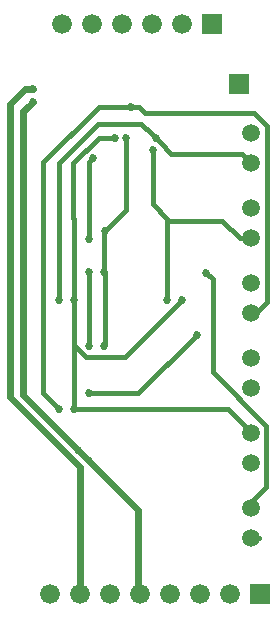
<source format=gbl>
G04 #@! TF.FileFunction,Copper,L2,Bot,Signal*
%FSLAX46Y46*%
G04 Gerber Fmt 4.6, Leading zero omitted, Abs format (unit mm)*
G04 Created by KiCad (PCBNEW (2014-11-02 BZR 5250)-product) date 05/11/2014 09:55:45*
%MOMM*%
G01*
G04 APERTURE LIST*
%ADD10C,0.100000*%
%ADD11R,1.676400X1.676400*%
%ADD12C,1.676400*%
%ADD13C,1.500000*%
%ADD14C,0.685800*%
%ADD15C,0.609600*%
%ADD16C,0.406400*%
%ADD17C,0.152400*%
%ADD18C,0.254000*%
%ADD19C,0.304800*%
G04 APERTURE END LIST*
D10*
D11*
X127000000Y-127000000D03*
D12*
X124460000Y-127000000D03*
X121920000Y-127000000D03*
X119380000Y-127000000D03*
X116840000Y-127000000D03*
X114300000Y-127000000D03*
D13*
X130302000Y-170497500D03*
X130302000Y-167957500D03*
X130302000Y-164147500D03*
X130302000Y-161607500D03*
X130302000Y-157797500D03*
X130302000Y-155257500D03*
X130302000Y-151447500D03*
X130302000Y-148907500D03*
X130302000Y-145097500D03*
X130302000Y-142557500D03*
X130302000Y-138747500D03*
X130302000Y-136207500D03*
D11*
X129286000Y-132080000D03*
X131064000Y-175260000D03*
D12*
X128524000Y-175260000D03*
X125984000Y-175260000D03*
X123444000Y-175260000D03*
X120904000Y-175260000D03*
X118364000Y-175260000D03*
X115824000Y-175260000D03*
X113284000Y-175260000D03*
D14*
X115697000Y-163004500D03*
X111823500Y-133540500D03*
X125730000Y-153289000D03*
X116586000Y-158242000D03*
X126492000Y-148018500D03*
X116586000Y-154241500D03*
X116586000Y-147955000D03*
X116586000Y-145161000D03*
X116967000Y-138303000D03*
X115316000Y-150368000D03*
X124460000Y-150368000D03*
X118808500Y-136588500D03*
X115316000Y-159575500D03*
X117856000Y-154241500D03*
X117919500Y-144462500D03*
X117856000Y-147955000D03*
X119697500Y-136652000D03*
X120142000Y-133985000D03*
X114046000Y-159575500D03*
X123190000Y-150368000D03*
X121983500Y-137668000D03*
X122230855Y-136659198D03*
X114046000Y-150368000D03*
X111823500Y-132461000D03*
D15*
X120777000Y-171513500D02*
X120777000Y-168148000D01*
X120777000Y-168148000D02*
X116586000Y-163957000D01*
D16*
X116586000Y-163957000D02*
X116586000Y-163893500D01*
X116039899Y-163347399D02*
X115697000Y-163004500D01*
X116586000Y-163893500D02*
X116039899Y-163347399D01*
D15*
X120777000Y-171513500D02*
X120777000Y-175133000D01*
X120777000Y-175133000D02*
X120904000Y-175260000D01*
D16*
X116586000Y-163830000D02*
X116586000Y-163957000D01*
D15*
X111442500Y-158813500D02*
X110998000Y-158369000D01*
X110998000Y-158369000D02*
X110998000Y-134366000D01*
X110998000Y-134366000D02*
X111480601Y-133883399D01*
X111480601Y-133883399D02*
X111823500Y-133540500D01*
X116586000Y-163957000D02*
X111125000Y-158496000D01*
D16*
X120777000Y-158242000D02*
X125730000Y-153289000D01*
X116586000Y-158242000D02*
X120777000Y-158242000D01*
D17*
X114109500Y-127000000D02*
X114300000Y-127000000D01*
D18*
X114109500Y-127000000D02*
X114300000Y-127190500D01*
D16*
X130302000Y-167957500D02*
X130302000Y-167449500D01*
X130302000Y-167449500D02*
X131572000Y-166179500D01*
X131572000Y-166179500D02*
X131572000Y-160972500D01*
X131572000Y-160972500D02*
X127063500Y-156464000D01*
X127063500Y-156464000D02*
X127063500Y-148590000D01*
X127063500Y-148590000D02*
X126492000Y-148018500D01*
X130302000Y-170497500D02*
X131000500Y-170497500D01*
X116586000Y-154241500D02*
X116586000Y-147955000D01*
X116586000Y-145161000D02*
X116586000Y-138684000D01*
X116586000Y-138684000D02*
X116624101Y-138645899D01*
X116624101Y-138645899D02*
X116967000Y-138303000D01*
X123063000Y-159575500D02*
X128333500Y-159575500D01*
X128333500Y-159575500D02*
X130302000Y-161544000D01*
D19*
X130302000Y-161544000D02*
X130302000Y-161607500D01*
D16*
X115316000Y-153606500D02*
X115316000Y-150368000D01*
X115316000Y-154178000D02*
X116332000Y-155194000D01*
X116332000Y-155194000D02*
X119634000Y-155194000D01*
X119634000Y-155194000D02*
X124460000Y-150368000D01*
X115316000Y-153606500D02*
X115316000Y-154178000D01*
X115316000Y-150368000D02*
X115316000Y-143446500D01*
X115316000Y-143446500D02*
X115252500Y-143383000D01*
X118323567Y-136588500D02*
X118808500Y-136588500D01*
X115252500Y-143383000D02*
X115252500Y-138778994D01*
X115252500Y-138778994D02*
X117442994Y-136588500D01*
X117442994Y-136588500D02*
X118323567Y-136588500D01*
X115316000Y-153606500D02*
X115316000Y-159575500D01*
X115316000Y-159575500D02*
X123063000Y-159575500D01*
X123063000Y-159575500D02*
X123190000Y-159575500D01*
X117919500Y-154178000D02*
X117919500Y-147955000D01*
X117856000Y-154241500D02*
X117919500Y-154178000D01*
X117856000Y-147955000D02*
X117856000Y-144526000D01*
X117856000Y-144526000D02*
X117919500Y-144462500D01*
X119697500Y-137136933D02*
X119697500Y-136652000D01*
X119697500Y-142684500D02*
X119697500Y-137136933D01*
X117919500Y-144462500D02*
X119697500Y-142684500D01*
X130302000Y-151447500D02*
X130746500Y-151447500D01*
X130746500Y-151447500D02*
X131699000Y-150495000D01*
X120840500Y-133985000D02*
X120142000Y-133985000D01*
X121348500Y-134493000D02*
X120840500Y-133985000D01*
X130556000Y-134493000D02*
X121348500Y-134493000D01*
X131699000Y-135636000D02*
X130556000Y-134493000D01*
X131699000Y-146812000D02*
X131699000Y-135636000D01*
X131699000Y-150495000D02*
X131699000Y-146812000D01*
X112712500Y-138684000D02*
X117411500Y-133985000D01*
X112712500Y-140462000D02*
X112712500Y-138684000D01*
X117411500Y-133985000D02*
X120142000Y-133985000D01*
D18*
X112712500Y-140398500D02*
X112712500Y-140462000D01*
D16*
X114046000Y-159575500D02*
X112712500Y-158242000D01*
X112712500Y-140462000D02*
X112712500Y-158242000D01*
X130302000Y-145097500D02*
X129349500Y-145097500D01*
X123367830Y-143637000D02*
X123190000Y-143459170D01*
X127889000Y-143637000D02*
X123367830Y-143637000D01*
X129349500Y-145097500D02*
X127889000Y-143637000D01*
X123190000Y-150368000D02*
X123190000Y-143459170D01*
X121983500Y-138152933D02*
X121983500Y-137668000D01*
X121983500Y-142252670D02*
X121983500Y-138152933D01*
X123190000Y-143459170D02*
X121983500Y-142252670D01*
X114046000Y-150368000D02*
X114046000Y-138747500D01*
X121887956Y-136316299D02*
X122230855Y-136659198D01*
X114046000Y-138747500D02*
X117348000Y-135445500D01*
X117348000Y-135445500D02*
X121017157Y-135445500D01*
X121017157Y-135445500D02*
X121887956Y-136316299D01*
X129540000Y-137985500D02*
X129284771Y-137985500D01*
X130302000Y-138747500D02*
X129540000Y-137985500D01*
X122573754Y-137002097D02*
X122230855Y-136659198D01*
X123557157Y-137985500D02*
X122573754Y-137002097D01*
X129284771Y-137985500D02*
X123557157Y-137985500D01*
D15*
X110172492Y-158813492D02*
X115379500Y-164020500D01*
X110299500Y-158940500D02*
X109918492Y-158559492D01*
X109918492Y-133731008D02*
X111188500Y-132461000D01*
X111188500Y-132461000D02*
X111823500Y-132461000D01*
X109918492Y-158559492D02*
X109918492Y-133731008D01*
X115824000Y-164465000D02*
X115379500Y-164020500D01*
X115824000Y-175260000D02*
X115824000Y-164465000D01*
M02*

</source>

□ □ □ □ □ □ □

**About this task**: Having found the line with "X109918492Y-158559492D01*", transcribe it and each line after it to the end of the entries, with no other lines.

**Output of the task**:
X109918492Y-158559492D01*
X109918492Y-133731008D02*
X111188500Y-132461000D01*
X111188500Y-132461000D02*
X111823500Y-132461000D01*
X109918492Y-158559492D02*
X109918492Y-133731008D01*
X115824000Y-164465000D02*
X115379500Y-164020500D01*
X115824000Y-175260000D02*
X115824000Y-164465000D01*
M02*

</source>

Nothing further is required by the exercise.